Andrew Vontell stood Saturday before the Amherst Steele High School Class of 2018 as its valedictorian.
Confident at the lectern, he told classmates not to value themselves based on grades but on the human qualities that bind graduates together.
Here is an excerpt from his commencement speech:
“As a whole, I think that our class is an outstanding group of individuals. We have impressive scholars, amazing artists, musicians, choir, future members of the armed forces, and athletes who will play sports at the collegiate level. Each and every one of us here has such an impressive accumulation of knowledge and experience, and we’re all about to embark on various paths in life.
“In his book, ‘Informal Sociology,’ William Bruce Cameron wrote that ‘not everything that can be counted counts and not everything that counts can be counted.’ I think this quote applies to us because of the heavy implications of the numbers and statistics that appear to define us. We are quick to use these measures to put value on ourselves and also to compare ourselves to each other.
“Throughout our schooling, we are constantly being graded, evaluated, and then scrutinized based upon these results. Unfortunately, after years of this, we can forget that there is more to us than those numbers.
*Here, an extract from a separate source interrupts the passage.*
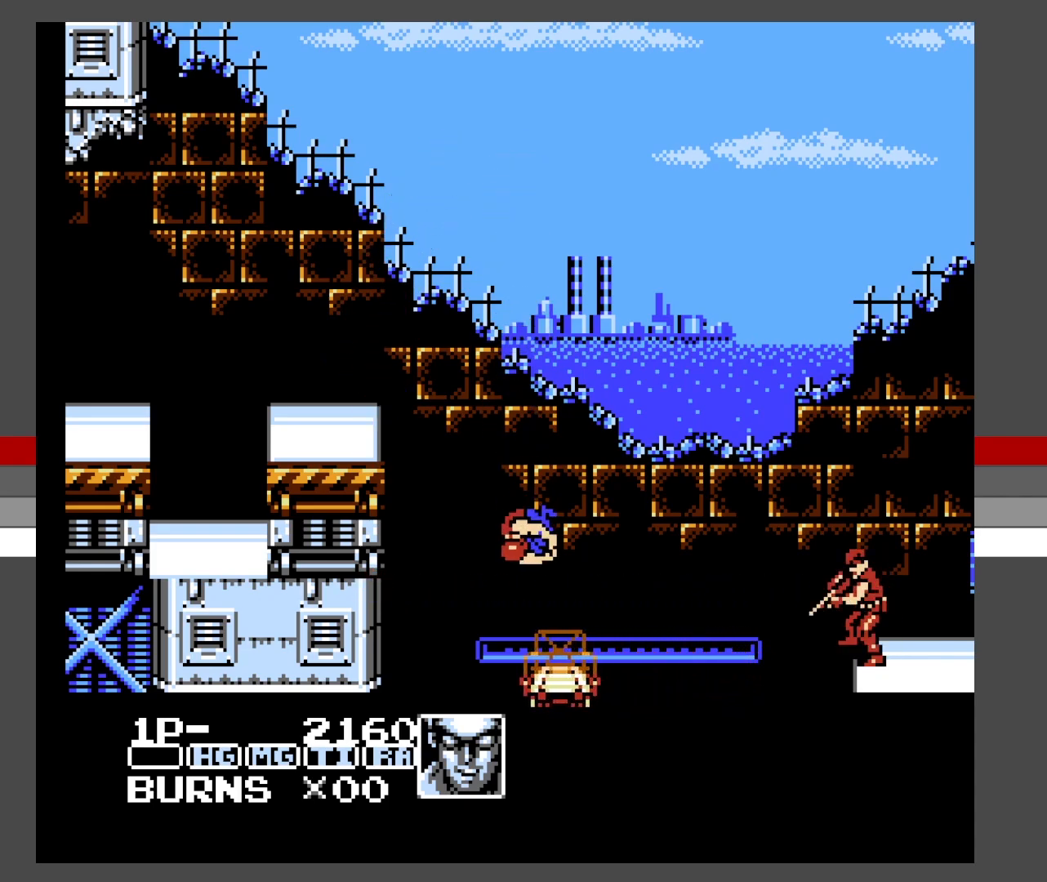
{"buttons": ["A", "DPAD_LEFT"], "events": [[50, "DPAD_RIGHT", "up"], [250, "A", "down"], [283, "X", "down"], [450, "DPAD_LEFT", "down"], [483, "X", "up"]]}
We must remind ourselves that the numbers are relative and do not actually define who we are. For example, our high school GPA and our ACT scores have been significant but once we leave here today they will be replaced with different measures of performance.
“Although we have worked hard to achieve desired results, they are just a small part of our identity. What really counts is the knowledge and experience that we have gained in and outside of the classroom. In our extracurricular activities we’ve learned the value of teamwork, building each other up, accepting constructive criticism, and how to grow from it. Our academic work built within us characteristics such as time management skills, communication skills, and a strong work ethic. All of these elements plus our memories and accomplishments truly define who we are.”
Vontell will attend Ohio State University in the fall to study biochemistry and hopes to one day work in the medical research field.
He told the News-Times his dream is to contribute to the cure for diseases such as Parkinson’s or Alzheimer’s.